→ **Saved entries**
[Start of Attachment]

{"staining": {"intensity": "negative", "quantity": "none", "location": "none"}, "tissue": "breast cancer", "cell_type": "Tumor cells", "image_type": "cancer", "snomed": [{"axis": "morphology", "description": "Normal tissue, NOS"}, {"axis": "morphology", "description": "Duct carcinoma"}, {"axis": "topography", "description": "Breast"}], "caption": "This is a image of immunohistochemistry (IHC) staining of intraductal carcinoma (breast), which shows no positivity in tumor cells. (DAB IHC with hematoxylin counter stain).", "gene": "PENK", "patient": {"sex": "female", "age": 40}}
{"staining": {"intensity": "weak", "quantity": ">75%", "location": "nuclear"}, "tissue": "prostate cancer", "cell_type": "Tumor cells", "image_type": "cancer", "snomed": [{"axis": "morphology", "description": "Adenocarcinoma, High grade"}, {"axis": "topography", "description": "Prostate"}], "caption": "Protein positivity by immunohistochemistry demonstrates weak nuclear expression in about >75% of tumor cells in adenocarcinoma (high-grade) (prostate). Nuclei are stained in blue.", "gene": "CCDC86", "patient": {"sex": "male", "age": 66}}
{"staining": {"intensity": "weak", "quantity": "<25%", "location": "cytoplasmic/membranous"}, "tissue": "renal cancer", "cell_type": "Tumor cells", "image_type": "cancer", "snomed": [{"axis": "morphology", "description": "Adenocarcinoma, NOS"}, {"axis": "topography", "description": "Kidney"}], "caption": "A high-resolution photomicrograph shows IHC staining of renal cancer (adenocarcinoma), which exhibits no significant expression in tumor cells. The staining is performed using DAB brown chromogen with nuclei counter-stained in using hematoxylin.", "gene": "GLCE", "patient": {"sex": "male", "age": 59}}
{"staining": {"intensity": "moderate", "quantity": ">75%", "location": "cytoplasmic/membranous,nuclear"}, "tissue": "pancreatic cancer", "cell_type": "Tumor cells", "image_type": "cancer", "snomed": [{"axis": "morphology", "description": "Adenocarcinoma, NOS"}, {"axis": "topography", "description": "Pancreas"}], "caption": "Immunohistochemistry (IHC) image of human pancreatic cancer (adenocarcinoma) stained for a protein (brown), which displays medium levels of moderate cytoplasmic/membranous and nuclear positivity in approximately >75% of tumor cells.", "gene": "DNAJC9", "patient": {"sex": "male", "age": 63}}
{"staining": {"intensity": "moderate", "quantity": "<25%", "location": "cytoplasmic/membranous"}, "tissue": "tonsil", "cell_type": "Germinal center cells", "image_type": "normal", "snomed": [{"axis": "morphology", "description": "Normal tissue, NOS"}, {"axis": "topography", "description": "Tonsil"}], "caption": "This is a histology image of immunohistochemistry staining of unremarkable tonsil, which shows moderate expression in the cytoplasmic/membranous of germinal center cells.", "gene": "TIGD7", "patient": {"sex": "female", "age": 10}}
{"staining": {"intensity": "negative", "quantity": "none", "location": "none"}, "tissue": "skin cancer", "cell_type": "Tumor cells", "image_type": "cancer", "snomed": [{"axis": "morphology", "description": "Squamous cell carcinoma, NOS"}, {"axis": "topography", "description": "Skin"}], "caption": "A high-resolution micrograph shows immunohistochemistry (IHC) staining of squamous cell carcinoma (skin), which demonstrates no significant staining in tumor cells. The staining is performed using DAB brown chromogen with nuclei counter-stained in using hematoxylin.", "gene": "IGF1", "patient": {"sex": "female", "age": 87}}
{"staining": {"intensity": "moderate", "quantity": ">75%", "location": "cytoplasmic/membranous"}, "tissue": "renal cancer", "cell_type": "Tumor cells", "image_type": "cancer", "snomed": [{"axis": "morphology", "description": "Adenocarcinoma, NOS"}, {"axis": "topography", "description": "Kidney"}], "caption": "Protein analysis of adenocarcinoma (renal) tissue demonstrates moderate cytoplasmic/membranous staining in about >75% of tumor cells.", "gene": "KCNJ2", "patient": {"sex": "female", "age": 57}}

[End of Attachment]

→ **TASK REQUIREMENTS**
Print, exactly and only, the lines running from the one with "is a histology" to the end of the data above.

→ **REPLY**
{"staining": {"intensity": "moderate", "quantity": "<25%", "location": "cytoplasmic/membranous"}, "tissue": "tonsil", "cell_type": "Germinal center cells", "image_type": "normal", "snomed": [{"axis": "morphology", "description": "Normal tissue, NOS"}, {"axis": "topography", "description": "Tonsil"}], "caption": "This is a histology image of immunohistochemistry staining of unremarkable tonsil, which shows moderate expression in the cytoplasmic/membranous of germinal center cells.", "gene": "TIGD7", "patient": {"sex": "female", "age": 10}}
{"staining": {"intensity": "negative", "quantity": "none", "location": "none"}, "tissue": "skin cancer", "cell_type": "Tumor cells", "image_type": "cancer", "snomed": [{"axis": "morphology", "description": "Squamous cell carcinoma, NOS"}, {"axis": "topography", "description": "Skin"}], "caption": "A high-resolution micrograph shows immunohistochemistry (IHC) staining of squamous cell carcinoma (skin), which demonstrates no significant staining in tumor cells. The staining is performed using DAB brown chromogen with nuclei counter-stained in using hematoxylin.", "gene": "IGF1", "patient": {"sex": "female", "age": 87}}
{"staining": {"intensity": "moderate", "quantity": ">75%", "location": "cytoplasmic/membranous"}, "tissue": "renal cancer", "cell_type": "Tumor cells", "image_type": "cancer", "snomed": [{"axis": "morphology", "description": "Adenocarcinoma, NOS"}, {"axis": "topography", "description": "Kidney"}], "caption": "Protein analysis of adenocarcinoma (renal) tissue demonstrates moderate cytoplasmic/membranous staining in about >75% of tumor cells.", "gene": "KCNJ2", "patient": {"sex": "female", "age": 57}}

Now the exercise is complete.